Moving to a community of care is not a guarantee to relieve the negative, painful emotions of depression and loneliness, but it is one consideration.
What are some other ways that seniors can build connection in order to decrease loneliness, isolation and depression?
Make yourself go out. If you only have the energy to do one thing, choose going to an event with other Christians. Worship with them. Study God’s word. Pray together.
Ask for help. Find a safe person who has been kind to you and ask them to help you find your way out of the pit that you are living in.
See your doctor. Your doctor may have information about resources and support groups that may be able to help you.
Get help sleeping. Depression and poor sleep are directly related. Go to a sleep clinic and have your sleeping assessed.
Do what you enjoy? It might be puzzles, golf, games night, church service, family dinners. Think about what you enjoy and spend your time, energy and money on it.
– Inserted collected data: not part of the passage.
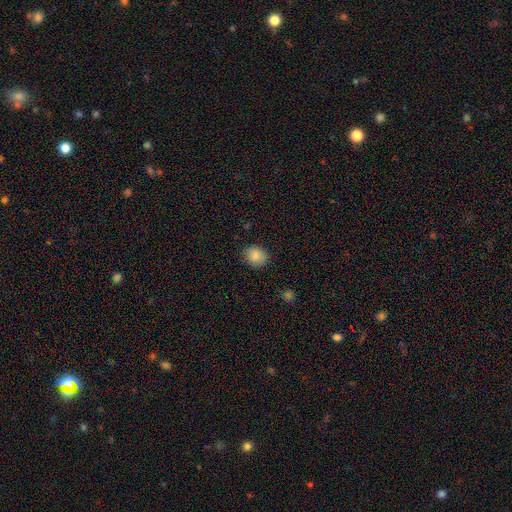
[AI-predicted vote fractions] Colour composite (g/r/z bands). It shows a smooth galaxy with no disk features (86%) that is round (58%). Merging: none (86%).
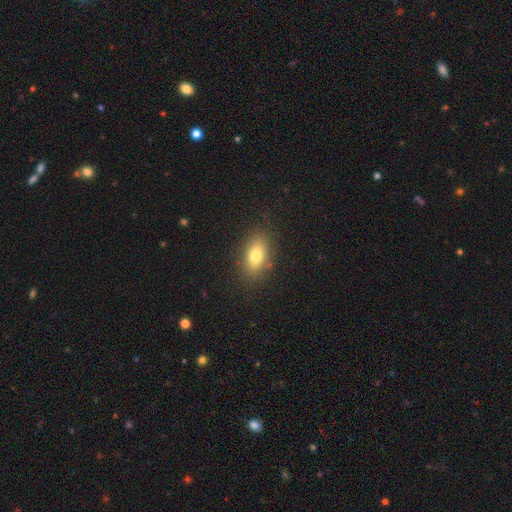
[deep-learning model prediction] smooth 76%, featured or disk 14%, star or artifact 10%. Down the decision tree: how rounded — in between (84%); merging — none (83%).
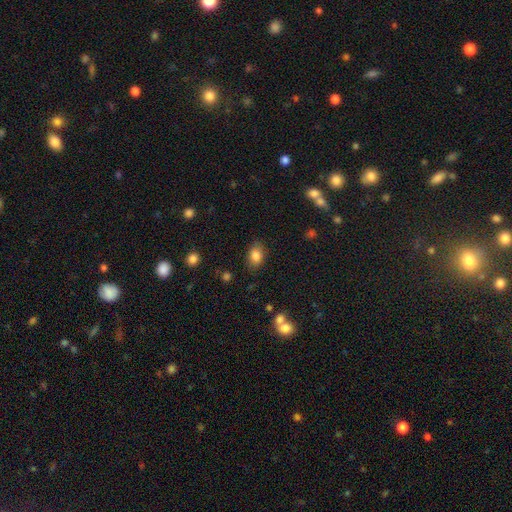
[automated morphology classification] A smooth galaxy with no disk features (84%) that is in between round and cigar-shaped (84%).

Vote fractions:
- Smooth or featured? smooth: 84% / star or artifact: 9% / featured or disk: 7%
- How rounded? in between: 84% / round: 14% / cigar-shaped: 2%
- Merging? none: 81% / minor disturbance: 13% / major disturbance: 3% / merger: 2%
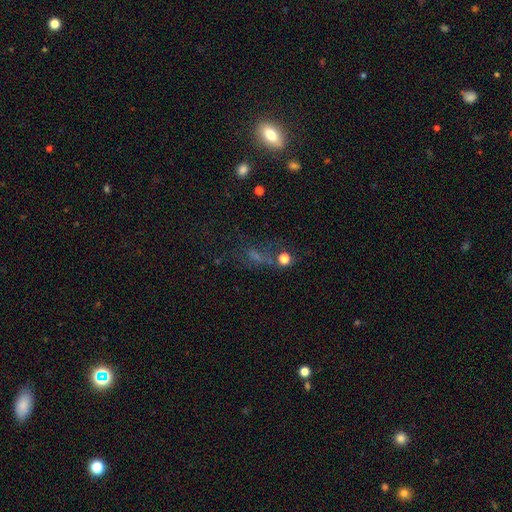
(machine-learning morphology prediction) Smooth or featured: star or artifact — 42% (smooth — 33%)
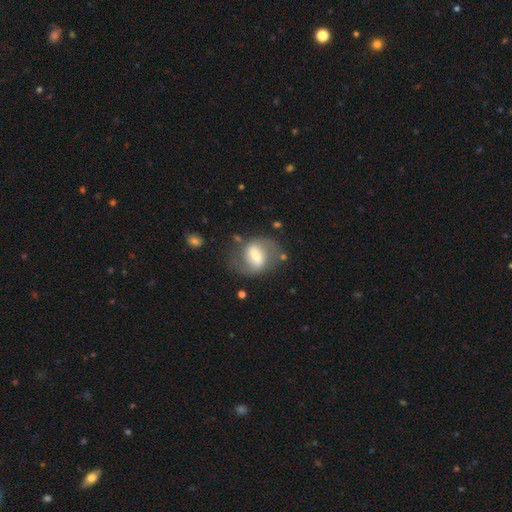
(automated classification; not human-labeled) Smooth or featured? featured or disk (56%)
Edge-on disk? no (94%)
Bar? strong (47%)
Spiral arms? yes (68%)
Bulge size? moderate (45%)
Merging? none (60%)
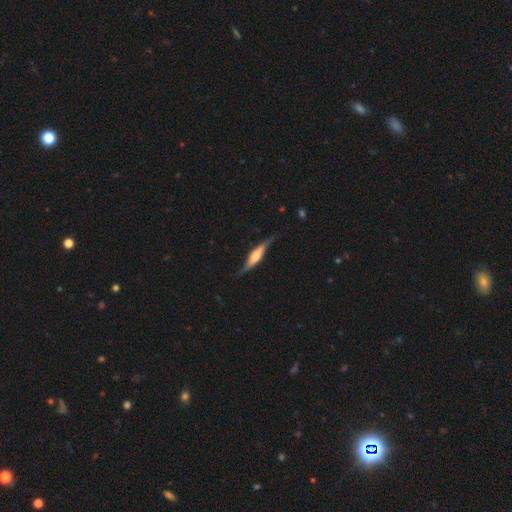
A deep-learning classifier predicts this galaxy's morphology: featured or disk 68%, smooth 27%, star or artifact 5%. Down the decision tree: edge-on disk — yes (85%); edge-on bulge — rounded (75%); merging — none (70%).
See a counsellor. They can help with figuring out how to keep going.
Trust in God, even when the way seems hopeless.
In the tragic story of Jacob, Joseph, Benjamin and Judah, we read of a family divided. Jacob was undoubtedly filled with anxiety and fear during the time when his sons were journeying to Egypt with his son, Benjamin. Left at home during the travels, his sense of isolation and anxiety must have been at an all-time high. These days were dark and depressing days for Jacob. Circumstances for seniors can feel like this. They can feel the loneliness, depression and fear that comes when one has to choose between awful and horrid.
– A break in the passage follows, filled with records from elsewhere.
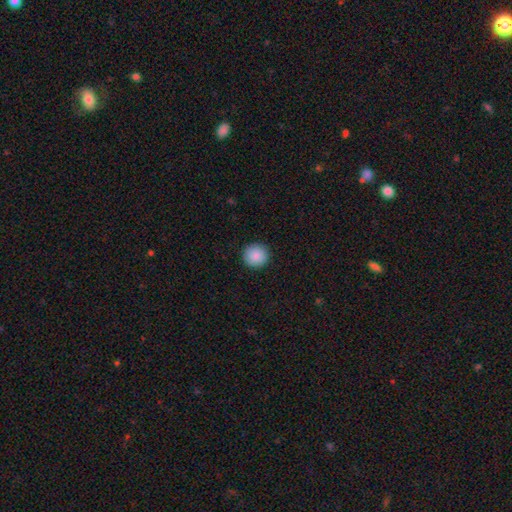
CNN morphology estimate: Smooth or featured? smooth (89%)
How rounded? round (94%)
Merging? none (92%)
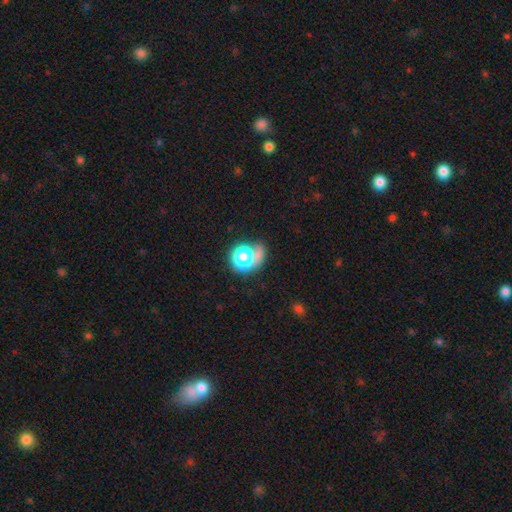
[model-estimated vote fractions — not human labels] Smooth or featured: smooth — 57% (star or artifact — 24%)
How rounded: round — 69% (in between — 29%)
Merging: none — 45% (major disturbance — 23%)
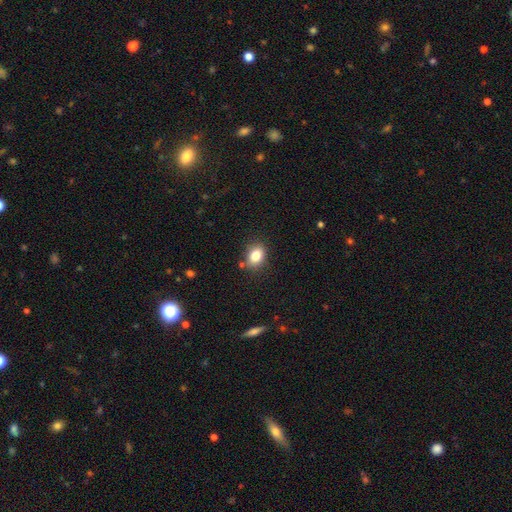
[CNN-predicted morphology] A smooth galaxy with no disk features (83%) that is in between round and cigar-shaped (70%).

Vote fractions:
- Smooth or featured? smooth: 83% / star or artifact: 9% / featured or disk: 8%
- How rounded? in between: 70% / round: 29% / cigar-shaped: 1%
- Merging? none: 80% / minor disturbance: 13% / merger: 4% / major disturbance: 3%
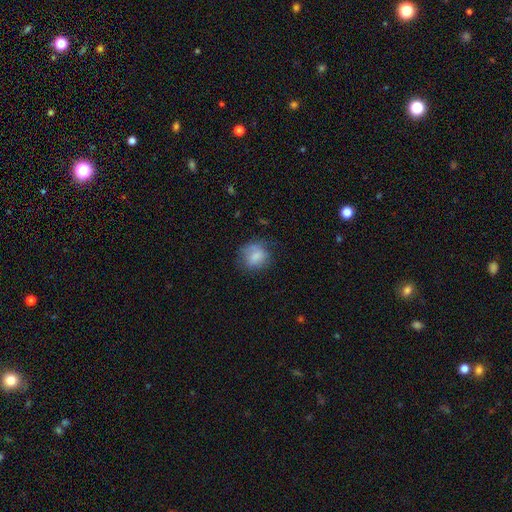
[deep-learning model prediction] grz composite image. It shows a smooth galaxy with no disk features (74%) that is round (69%). Merging: none (56%).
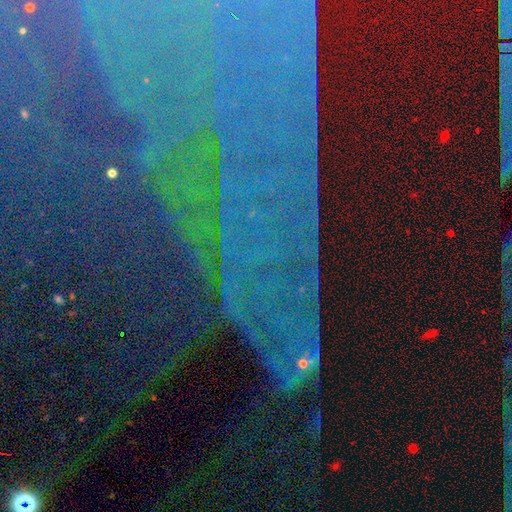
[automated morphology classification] star or artifact 83%, featured or disk 9%, smooth 8%.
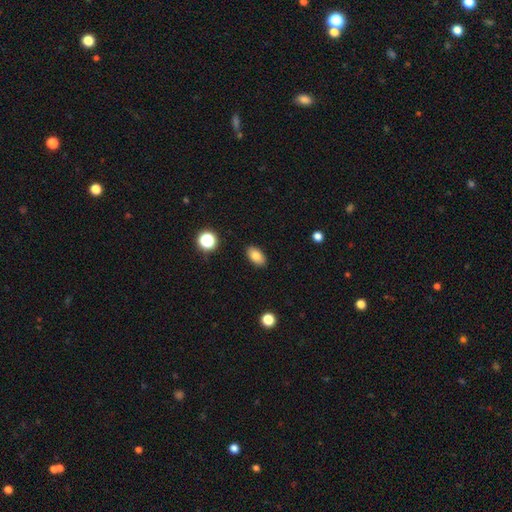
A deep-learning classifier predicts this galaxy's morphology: This is clearly a smooth galaxy (83%). How rounded: clearly in between (91%). Merging: clearly none (89%).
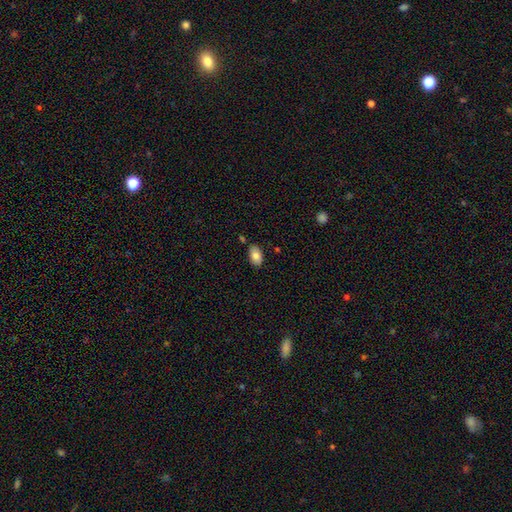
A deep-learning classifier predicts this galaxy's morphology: Overall: smooth (81%). How rounded: in between (92%). Merging: none (81%).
In this dark time, call out to God. Trust in Him! Joseph describes his painful journey of betrayal and abandonment to his brothers when he says, “you intended to harm me, but God intended it for good.”
He can pull you out of the pit that you are in. He can provide what you need to make it through. It may mean making a difficult choice, but God can do a miracle, intending it for good.
Sharon Simpson is the director of Communications and Stakeholder Engagement at Menno Home in Abbotsford, BC.